“C’ERA UNA VOLTA” un racconto di Matilde Maisto
L’odore del fieno appena falciato era nell’aria, covoni di grano bene ammonticchiati erano sparsi qua e là, il giorno successivo sarebbe arrivata la trebbiatrice e una gran folla avrebbe raggiunto la fattoria: agricoltori, operai, aiutanti, familiari, bambini che si rincorrevano festanti.
Era stato così anche l’anno precedente, Rosy lo ricordava bene. Quella della trebbiatura era la giornata più bella dell’anno per i contadini della zona. Si lavorava alacremente, sotto i cocenti raggi del sole del mese di giugno; la trebbiatrice macinava covoni e covoni di grano, suddividendo i chicchi dalla paglia; c’era un pulviscolo che entrava in ogni poro; il lavoro era duro, ma tutti si sentivano allegri, lavoravano cantando… -Dai Peppe, raccontaci di quella volta che Mariotto ti ha fatto scappare con le brache in mano, perché ti sorprese con la figlia nel fienile – Dai Gigì, cantami quella bella canzone che dice così: “Oj Stella Stè, ch’aspiette nu signale,’o ggrano ammaturato è culor d’oro: E ‘sti capille tuoie so’ tale e quale!…E ‘o ssai ca me ne moro, si mmiez”o ggrano nun m”e ffaie vasà!”.
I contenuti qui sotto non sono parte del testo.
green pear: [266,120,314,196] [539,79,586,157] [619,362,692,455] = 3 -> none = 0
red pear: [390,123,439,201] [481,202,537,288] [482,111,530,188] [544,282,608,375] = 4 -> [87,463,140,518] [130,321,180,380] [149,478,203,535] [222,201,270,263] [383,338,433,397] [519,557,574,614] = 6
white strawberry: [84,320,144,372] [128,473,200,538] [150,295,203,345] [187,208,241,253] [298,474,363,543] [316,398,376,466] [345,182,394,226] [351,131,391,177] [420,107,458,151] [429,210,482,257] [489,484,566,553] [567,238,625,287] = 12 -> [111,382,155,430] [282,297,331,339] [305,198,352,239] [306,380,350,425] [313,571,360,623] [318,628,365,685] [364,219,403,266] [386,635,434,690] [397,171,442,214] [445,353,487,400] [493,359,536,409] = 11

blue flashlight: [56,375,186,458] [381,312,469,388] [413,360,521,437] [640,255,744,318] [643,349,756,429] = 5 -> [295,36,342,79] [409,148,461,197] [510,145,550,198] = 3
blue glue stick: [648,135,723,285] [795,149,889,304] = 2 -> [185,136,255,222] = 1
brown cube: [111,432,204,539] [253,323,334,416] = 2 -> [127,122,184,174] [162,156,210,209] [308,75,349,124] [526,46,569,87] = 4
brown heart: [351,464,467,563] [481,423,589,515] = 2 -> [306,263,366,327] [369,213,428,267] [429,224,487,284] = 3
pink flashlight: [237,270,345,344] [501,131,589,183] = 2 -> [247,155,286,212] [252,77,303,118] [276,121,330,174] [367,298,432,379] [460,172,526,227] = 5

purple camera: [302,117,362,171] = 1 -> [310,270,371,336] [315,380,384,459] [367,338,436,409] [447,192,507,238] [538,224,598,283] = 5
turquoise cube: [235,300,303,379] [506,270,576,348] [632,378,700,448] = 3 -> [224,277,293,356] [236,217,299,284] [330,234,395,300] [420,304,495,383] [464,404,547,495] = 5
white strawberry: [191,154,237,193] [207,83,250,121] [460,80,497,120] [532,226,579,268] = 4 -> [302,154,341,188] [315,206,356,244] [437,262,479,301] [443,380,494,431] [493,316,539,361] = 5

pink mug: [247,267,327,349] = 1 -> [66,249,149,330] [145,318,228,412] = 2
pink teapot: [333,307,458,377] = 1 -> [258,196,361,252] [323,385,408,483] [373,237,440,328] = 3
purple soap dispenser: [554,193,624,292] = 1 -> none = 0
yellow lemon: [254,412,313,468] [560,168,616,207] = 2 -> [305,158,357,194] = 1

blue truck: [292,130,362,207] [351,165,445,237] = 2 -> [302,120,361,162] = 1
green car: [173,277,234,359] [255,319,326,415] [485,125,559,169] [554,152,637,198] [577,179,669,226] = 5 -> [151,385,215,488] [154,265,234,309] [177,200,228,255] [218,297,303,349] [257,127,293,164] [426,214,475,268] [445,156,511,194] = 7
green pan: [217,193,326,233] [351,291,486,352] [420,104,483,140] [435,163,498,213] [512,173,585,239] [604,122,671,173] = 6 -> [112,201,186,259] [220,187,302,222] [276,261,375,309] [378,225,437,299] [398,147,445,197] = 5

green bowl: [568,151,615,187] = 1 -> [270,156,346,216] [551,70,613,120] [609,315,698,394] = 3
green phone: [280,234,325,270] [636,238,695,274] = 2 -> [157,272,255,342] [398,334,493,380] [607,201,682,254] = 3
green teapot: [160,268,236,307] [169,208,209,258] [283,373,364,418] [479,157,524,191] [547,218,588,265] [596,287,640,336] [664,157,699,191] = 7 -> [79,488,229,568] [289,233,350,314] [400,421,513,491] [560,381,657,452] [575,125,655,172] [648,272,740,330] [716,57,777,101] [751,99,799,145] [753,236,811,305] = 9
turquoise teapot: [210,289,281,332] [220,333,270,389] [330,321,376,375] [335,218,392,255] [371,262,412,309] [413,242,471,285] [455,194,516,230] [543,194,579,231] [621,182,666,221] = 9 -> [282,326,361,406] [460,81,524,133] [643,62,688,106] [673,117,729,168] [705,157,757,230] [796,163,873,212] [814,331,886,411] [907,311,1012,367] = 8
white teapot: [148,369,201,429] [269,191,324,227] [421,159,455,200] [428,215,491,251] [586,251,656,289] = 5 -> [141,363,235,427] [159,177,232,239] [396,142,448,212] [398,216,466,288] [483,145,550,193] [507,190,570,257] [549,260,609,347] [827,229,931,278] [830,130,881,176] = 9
Questa canzone è troppo importante per me: l’anno scorso in mezzo al grano è nata Nanninella…
Il lavoro, incessante, diventava meno faticoso in questo modo e tutti sembravano sereni e contentissimi. E, intanto, donna Carmela, la padrona della fattoria, faceva cuocere pentoloni di fagioli da mischiare con la pasta e sgozzava oche e galline da mettere in forno.
Si sentiva anche un odore di pane appena sfornato, che veniva voglia di mangiarlo caldo caldo. Di sera, quando tutto il lavoro era completato e la trebbiatrice si fermava, tutti prendevano respiro, andavano a lavarsi al pozzo lì vicino e si mettevano a tavola per gustare la cena di donna Carmela.
Un buon bicchiere di vino della vigna di Mariotto non mancava mai e poi nel silenzio della sera, tra le lucciole e le stelle, si sentiva un’allegra fisarmonica che intonava musiche ballabili: mazurche, polke, valzer, quadriglie… -Avanti – diceva mio padre – formate una fila di donne ed una di uomini e ogni cavaliere s’inchini alla sua dama, poi fate la giravolta, fatela un’altra volta…Un, due e tre… Tenete il tempo, ragazzi mi raccomando.
– Come per incanto, la stanchezza scompariva in ogni persona e tutti erano su di giri, felici. Poi, ad una certa ora, mio fratello Micuccio (ovvero Domenico) prendeva la sua tromba e suonava “Il silenzio”… Era giunto il momento di andare a dormire, perché l’indomani sarebbe stata un’altra giornata di dura fatica.
La trebbiatrice all’alba si sarebbe mossa per andare nella fattoria accanto alla nostra e così di seguito in tutta la zona. Oggi la tecnologia ha nettamente annientato quel momento attesissimo e magico della vita di campagna; le macchine fanno il lavoro degli uomini e per i campi non si sentono più risate e canti. Mi piacerebbe tanto rivivere quelle caotiche giornate e rincorrere le lucciole nei prati, ma oggi tutto è meccanizzato. Nel nostro secolo vi è proprio una mentalità tecnologica; ogni attività si svolge in funzione della parola “migliorare”.
Si parla continuamente di migliorare le condizioni di vita… ma sempre più spesso si ripete il detto “Stavamo meglio quando stavamo peggio”!